A 2012 study from the University of Kentucky found that gratitude enhances empathy, sensitivity, and reduces aggression in social situations.

There are so many other similar studies, demonstrating that intentional practices of gratitude improve everything from self-esteem, mental strength, athletic performance, and even quality of sleep at night.

So you want a better, healthier, happier life? Try practicing thankfulness. And Psalm 103 guides the way.

The ascription to Psalm 103 tells us that it is a Psalm of David, who was, incidentally one of the most successful and well-loved characters in the Bible. David experienced great joy in his life as well as unspeakable tragedies, but in both his youth and his old age, he is quick to give thanks to God for all things.

David's song of thanksgiving is not, properly speaking, a prayer. He's not talking to God. He's talking to himself.

Bless the Lord, O my soul and all that is within me bless his holy name.

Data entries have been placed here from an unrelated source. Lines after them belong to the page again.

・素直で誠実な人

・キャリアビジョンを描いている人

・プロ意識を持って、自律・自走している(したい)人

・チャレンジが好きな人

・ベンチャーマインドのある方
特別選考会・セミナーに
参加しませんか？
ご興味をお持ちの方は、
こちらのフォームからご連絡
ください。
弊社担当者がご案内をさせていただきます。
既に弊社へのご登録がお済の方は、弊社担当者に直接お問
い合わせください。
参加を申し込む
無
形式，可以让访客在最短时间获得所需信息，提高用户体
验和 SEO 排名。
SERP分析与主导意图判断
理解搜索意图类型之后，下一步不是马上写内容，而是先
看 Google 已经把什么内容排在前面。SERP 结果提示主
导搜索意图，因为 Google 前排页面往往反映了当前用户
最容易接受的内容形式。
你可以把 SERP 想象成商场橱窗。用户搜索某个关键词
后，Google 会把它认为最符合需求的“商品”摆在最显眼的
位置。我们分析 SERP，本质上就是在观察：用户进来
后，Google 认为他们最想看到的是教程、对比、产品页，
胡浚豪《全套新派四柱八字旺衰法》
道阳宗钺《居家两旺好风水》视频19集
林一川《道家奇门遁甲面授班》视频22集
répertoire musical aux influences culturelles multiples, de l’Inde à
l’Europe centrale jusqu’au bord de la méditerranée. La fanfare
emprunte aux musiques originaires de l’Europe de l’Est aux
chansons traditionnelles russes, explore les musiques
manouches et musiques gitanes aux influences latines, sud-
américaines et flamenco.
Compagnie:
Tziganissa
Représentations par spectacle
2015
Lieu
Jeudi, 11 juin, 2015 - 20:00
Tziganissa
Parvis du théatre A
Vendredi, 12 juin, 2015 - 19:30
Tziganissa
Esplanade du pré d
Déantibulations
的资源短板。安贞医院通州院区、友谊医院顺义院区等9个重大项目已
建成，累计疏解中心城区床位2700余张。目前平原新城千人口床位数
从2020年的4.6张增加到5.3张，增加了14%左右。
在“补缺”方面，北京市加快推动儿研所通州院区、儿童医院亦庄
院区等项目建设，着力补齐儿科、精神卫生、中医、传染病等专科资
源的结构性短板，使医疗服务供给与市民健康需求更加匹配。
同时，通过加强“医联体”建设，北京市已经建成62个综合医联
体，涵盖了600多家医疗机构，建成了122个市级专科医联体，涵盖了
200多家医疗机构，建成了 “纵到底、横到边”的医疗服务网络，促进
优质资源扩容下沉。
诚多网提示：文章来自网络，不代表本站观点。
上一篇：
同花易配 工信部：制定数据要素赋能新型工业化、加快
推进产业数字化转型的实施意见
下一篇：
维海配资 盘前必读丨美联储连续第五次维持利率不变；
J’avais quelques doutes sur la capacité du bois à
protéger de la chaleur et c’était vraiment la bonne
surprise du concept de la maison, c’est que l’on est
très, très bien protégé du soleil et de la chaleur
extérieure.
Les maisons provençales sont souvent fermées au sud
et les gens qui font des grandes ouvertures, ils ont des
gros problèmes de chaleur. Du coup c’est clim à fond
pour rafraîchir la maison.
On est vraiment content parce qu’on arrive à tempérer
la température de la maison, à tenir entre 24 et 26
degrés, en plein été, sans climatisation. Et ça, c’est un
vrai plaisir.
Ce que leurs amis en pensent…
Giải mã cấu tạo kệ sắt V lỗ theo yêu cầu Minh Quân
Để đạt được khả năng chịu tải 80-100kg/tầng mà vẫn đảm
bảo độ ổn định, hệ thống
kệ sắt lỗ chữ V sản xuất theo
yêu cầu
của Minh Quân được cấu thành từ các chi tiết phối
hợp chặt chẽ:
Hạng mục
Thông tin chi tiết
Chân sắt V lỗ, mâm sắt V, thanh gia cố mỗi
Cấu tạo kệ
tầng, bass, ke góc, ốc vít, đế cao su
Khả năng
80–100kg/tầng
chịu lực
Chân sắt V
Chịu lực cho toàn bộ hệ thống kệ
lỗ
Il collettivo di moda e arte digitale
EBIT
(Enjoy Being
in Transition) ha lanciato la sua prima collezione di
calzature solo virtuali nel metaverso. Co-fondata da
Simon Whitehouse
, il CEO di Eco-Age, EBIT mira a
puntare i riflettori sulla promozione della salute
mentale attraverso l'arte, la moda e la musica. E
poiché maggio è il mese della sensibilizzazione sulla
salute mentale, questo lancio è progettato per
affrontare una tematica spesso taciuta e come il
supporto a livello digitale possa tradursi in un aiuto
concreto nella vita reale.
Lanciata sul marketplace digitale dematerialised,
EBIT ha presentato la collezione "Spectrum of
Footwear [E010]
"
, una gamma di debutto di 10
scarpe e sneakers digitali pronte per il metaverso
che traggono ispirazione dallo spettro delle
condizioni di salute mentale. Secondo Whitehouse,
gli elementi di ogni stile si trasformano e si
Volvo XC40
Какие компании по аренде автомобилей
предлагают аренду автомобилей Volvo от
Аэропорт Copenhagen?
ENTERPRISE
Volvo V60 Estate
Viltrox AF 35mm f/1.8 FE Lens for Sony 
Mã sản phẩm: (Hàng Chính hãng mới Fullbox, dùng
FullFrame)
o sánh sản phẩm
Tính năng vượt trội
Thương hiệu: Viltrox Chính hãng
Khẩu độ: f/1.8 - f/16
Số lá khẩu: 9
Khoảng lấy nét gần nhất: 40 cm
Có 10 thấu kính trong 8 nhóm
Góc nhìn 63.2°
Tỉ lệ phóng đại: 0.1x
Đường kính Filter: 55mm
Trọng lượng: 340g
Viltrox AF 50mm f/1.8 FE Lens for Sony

David is reminding himself of what's most important--to bless, or give thanks, to God. "Don't forget," he says to himself, "all the benefits" that God provides. And then in verses 3-5 he lists them. These are all personal, individual blessings, and I imagine with each one David is thinking of specific examples where God has forgiven him, healed him, saved him from danger, raised him up.

When you are practicing gratitude, start with all the things God has done specifically for you, all the things God has given to you. And then bless his name.

In the next part of the Psalm, verses 6-13, David moves from the personal to the public, expressing gratitude for all that God has done for the people under his care, the people of Israel.